Futures are up this morning as the market makes a bid to resume its rally. While the all of the major market indexes have regained their 50-day moving averages, the Russell 2000, surprisingly, made a new closing high on Friday, putting that index in a de facto rally resumption. Overnight, European bourses are rallying sharply while China sold off on continued economic and monetary policy worries.
Digressing for a moment on the China situation, the recent spike in China's inter-bank lending rate caused a huge sell off in China's markets two weeks ago. Chinese markets stabilized, however, when it was believed that the worst of the liquidity crunch was behind them. This is somewhat akin to the liquidity crunch in the US in 2008, as well as the subsequent crisis Europe a couple of years later. Two weeks ago, as the liquidity in China was reaching a head, the Chinese central bank said it had no intention of injecting more liquidity into the Chinese banking system, and that banks needed to do a better job of shoring up their balance sheets. This is essentially "tough love," which in our view is the correct way to deal with weak banks on the belief that no bank is too big to fail. When a country or company or even a bank is bankrupt, they're bankrupt. A country should not deny it and try to prop them up. Obey reality. In Scandinavia in the early 1990s, similar problems arose, but the monetary authorities decided it was best to let banks take their losses. As a result they suffered much pain for a few years, but once the system had been cleansed and the zombie businesses and banks were pushed out, they boomed again. Perhaps China has learned the lessons of others and is the wiser here.

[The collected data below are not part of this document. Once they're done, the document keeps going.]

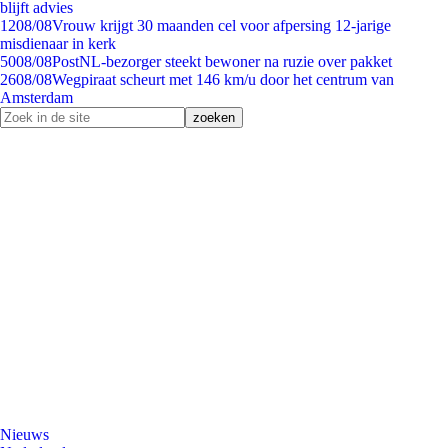
blijft advies
12
08/08
Vrouw krijgt 30 maanden cel voor afpersing 12-jarige
misdienaar in kerk
50
08/08
PostNL-bezorger steekt bewoner na ruzie over pakket
26
08/08
Wegpiraat scheurt met 146 km/u door het centrum van
Amsterdam
Nieuws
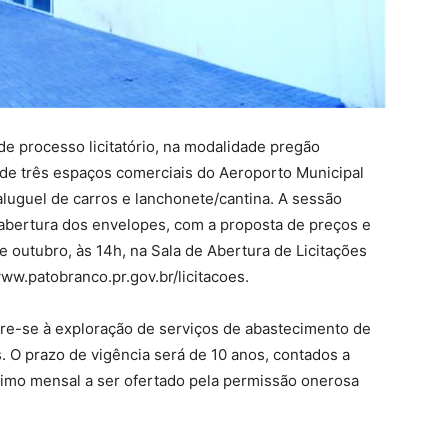
de processo licitatório, na modalidade pregão
 de três espaços comerciais do Aeroporto Municipal
luguel de carros e lanchonete/cantina. A sessão
abertura dos envelopes, com a proposta de preços e
e outubro, às 14h, na Sala de Abertura de Licitações
www.patobranco.pr.gov.br/licitacoes.
ere-se à exploração de serviços de abastecimento de
. O prazo de vigência será de 10 anos, contados a
ínimo mensal a ser ofertado pela permissão onerosa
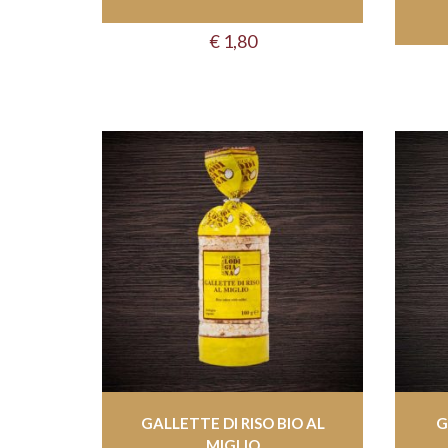
€
1,80
GALLETTE DI RISO BIO AL
G
MIGLIO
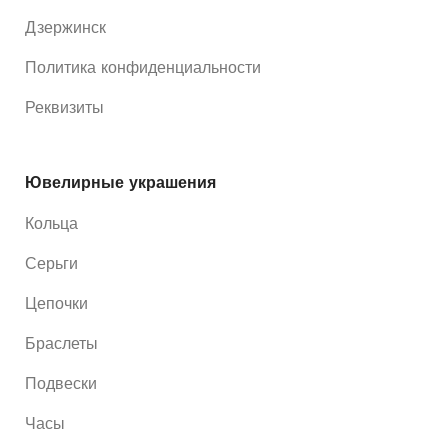
Дзержинск
Политика конфиденциальности
Реквизиты
Ювелирные украшения
Кольца
Серьги
Цепочки
Браслеты
Подвески
Часы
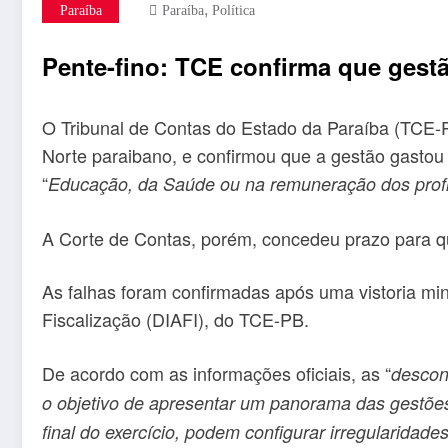
,
Paraíba
Paraíba
Política
Pente-fino: TCE confirma que gest
O Tribunal de Contas do Estado da Paraíba (TCE-PB)
Norte paraibano, e confirmou que a gestão gastou
“
Educação, da Saúde ou na remuneração dos prof
A Corte de Contas, porém, concedeu prazo para que 
As falhas foram confirmadas após uma vistoria min
Fiscalização (DIAFI), do TCE-PB.
De acordo com as informações oficiais, as “
descon
o objetivo de apresentar um panorama das gestões o
final do exercício, podem configurar irregularida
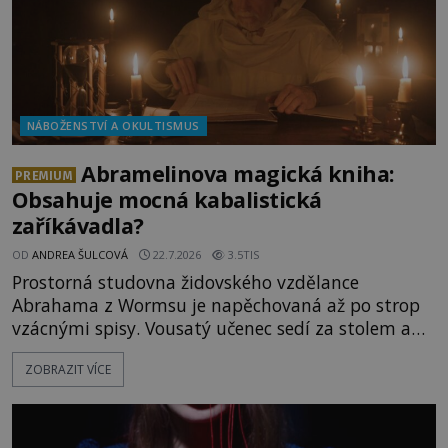
NÁBOŽENSTVÍ A OKULTISMUS
Abramelinova magická kniha:
PREMIUM
Obsahuje mocná kabalistická
zaříkávadla?
OD
ANDREA ŠULCOVÁ
22.7.2026
3.5TIS
Prostorná studovna židovského vzdělance
Abrahama z Wormsu je napěchovaná až po strop
vzácnými spisy. Vousatý učenec sedí za stolem a
před sebou má rozložený jeden z nejzáhadnějších
ZOBRAZIT VÍCE
magických textů. Jde o Abramelinův grimoár, který
sám sepsal. Skutečně do něj zaznamenal mocná
kouzla, jak si někteří myslí, nebo jde o pouhou
pověru? Už šest měsíců pobývá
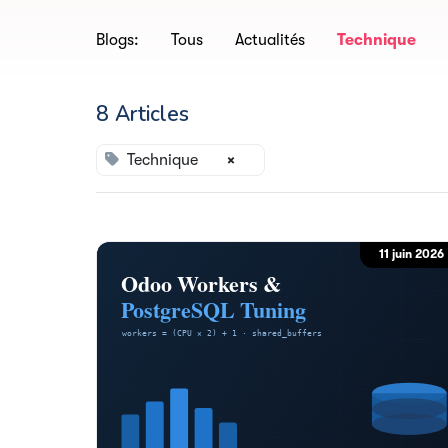
Blogs:
Tous
Actualités
Technique
8 Articles
Technique
×
11 juin 2026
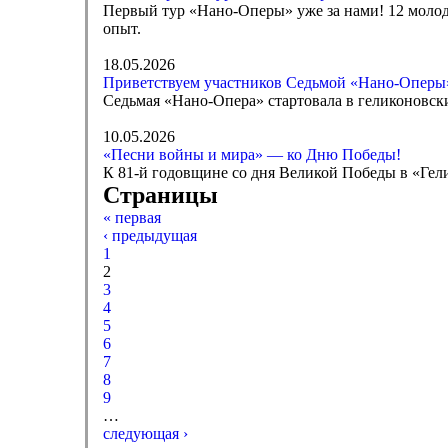
Первый тур «Нано-Оперы» уже за нами! 12 моло
опыт.
18.05.2026
Приветствуем участников Седьмой «Нано-Оперы
Седьмая «Нано-Опера» стартовала в геликоновски
10.05.2026
«Песни войны и мира» — ко Дню Победы!
К 81-й годовщине со дня Великой Победы в «Гел
Страницы
« первая
‹ предыдущая
1
2
3
4
5
6
7
8
9
…
следующая ›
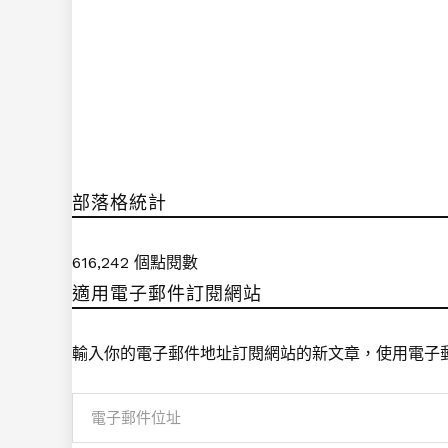
部落格統計
616,242 個點閱數
適用電子郵件訂閱網站
輸入你的電子郵件地址訂閱網站的新文章，使用電子
電
子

3-D stocks Three D Systems (DDD) and Stratasys (DDD) made strong move on Friday on news that Microsoft is engaging in a "push out" of 3-D systems by including a native API in its upcoming Windows 8.1 update. The movement of 3-D printing into the consumer mainstream could be a driver for continued upside in these stocks. Both stocks are trying to break out of sloppy patterns, which may lead to some volatility on these breakout attempts. However, if the price/volume action remains consistent and some of the sloppiness is squeezed out of the patterns by the breakouts, then they become quite buyable. It may be best to watch for the first pullbacks in these stocks, particularly SSYS given its extended move so far, for signs of constructive action that may be bought into.